Nashville, Tennessee – A new PBS documentary called Loretta Lynn: Still a Mountain Girl, along with the artist’s first studio album in more than a decade called Full Circle, are two new ways to explore the country superstar roots.

Begging with chronicles of her childhood, all the way to becoming a country superstar, and her experiences as a wife and mother, this documentary and album are built to explore Loretta’s Appalachian roots.

Photo: NPR
Photo: NPR

Loretta’s story has already been said before thanks to a best-selling autobiography and Oscar-winning film starring Sissy Spacek. But in this album, Lynn has recorded many of the Appalachian songs that inspired her career. Some of the songs included on this album were songs he sang when she was just a little girl, Lynn said.

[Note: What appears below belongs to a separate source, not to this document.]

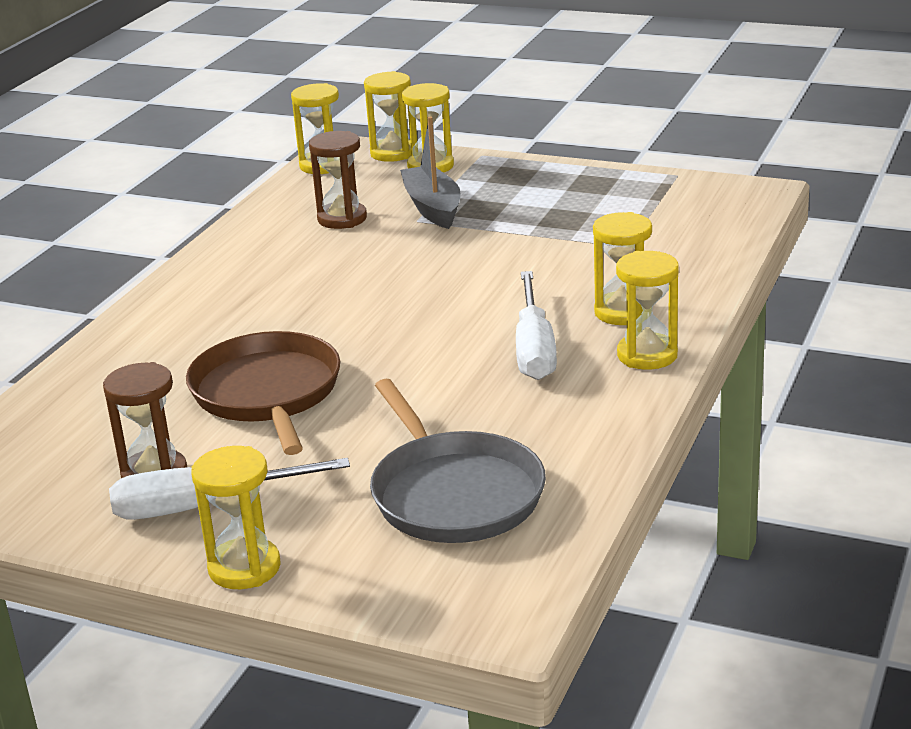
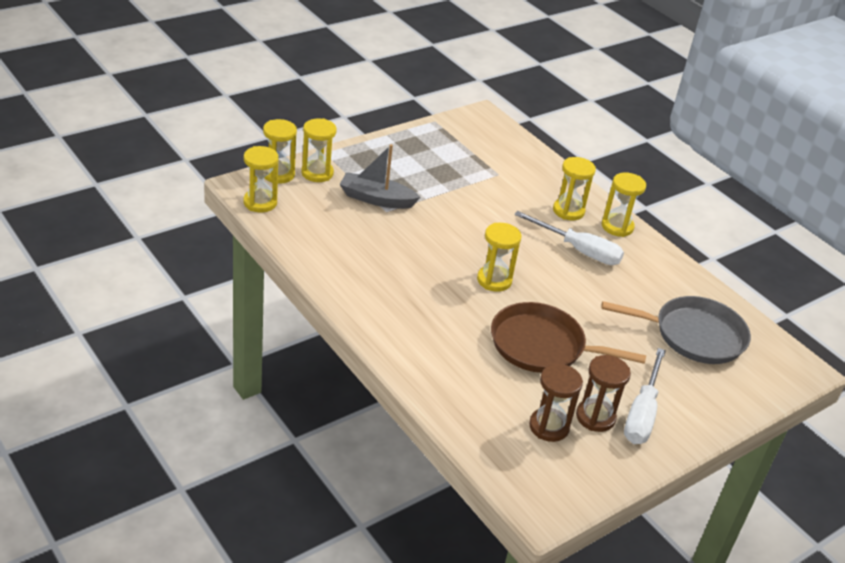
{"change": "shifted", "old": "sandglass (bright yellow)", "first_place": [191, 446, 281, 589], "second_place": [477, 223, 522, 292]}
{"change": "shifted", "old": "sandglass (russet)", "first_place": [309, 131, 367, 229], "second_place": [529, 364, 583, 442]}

The Legacy Recordings album, which will be released on Friday, is produced by Loretta’s daughter, Patsy Lynn Russell, and longtime friend, John Carter Cash. It was recorded at Cash Cabin Studio in Hendersonville, Tennessee.

Also on Friday, PBS will air “Loretta Lynn: Still a Mountain Girl,” the two-hour documentary about Lynn’s life and career as part of PBS’ American Masters series, which covers extraordinary artists, authors, and actors.

The documentary will feature interviews with Lynn herself, some of her family members, Actress Sissy Spacek, who played Lynn in “Coal Miner’s Daughter”. It will also include performances and interviews of several musicians including Jack White, Sheryl Crow, Willie Nelson, Garth Brooks, Trisha Yearwood, Reba McEntire and Miranda Lambert.

Loretta is not going anywhere

Lynn’s life has been full of music since she was growing up in Butcher Hollow in Kentucky in the 1930s.

“I was singing when I was born, I think, Daddy used to come out on the porch where I would be singing and rocking the babies to sleep. He’d say, ‘Loretta, shut that big mouth. People all over this holler can hear you.’ And I said, ‘Daddy, what difference does it make? They are all my cousins.’” The singer said during an interview in Nashville.

She began writing songs in her mid-20s when she was already the mother of four children. But was thanks to songs like “You Ain’t Woman Enough” and “Don’t Come Home A’Drinkin'” she became the country superstar she is now.

Now, the 83-year-old woman says she is not going anywhere. Although her legacy as one of country music’s greatest treasures is secured several times over, Lynn has claimed she has no desire to stop working anytime soon. The artist said she will keep singing, writing and working as long as people want to hear her, and to prove so, just a couple weeks ago, she filmed a music video with Willie Nelson and recorded 11 more songs. “I don’t have to work now, but I do it because I love it,” she says.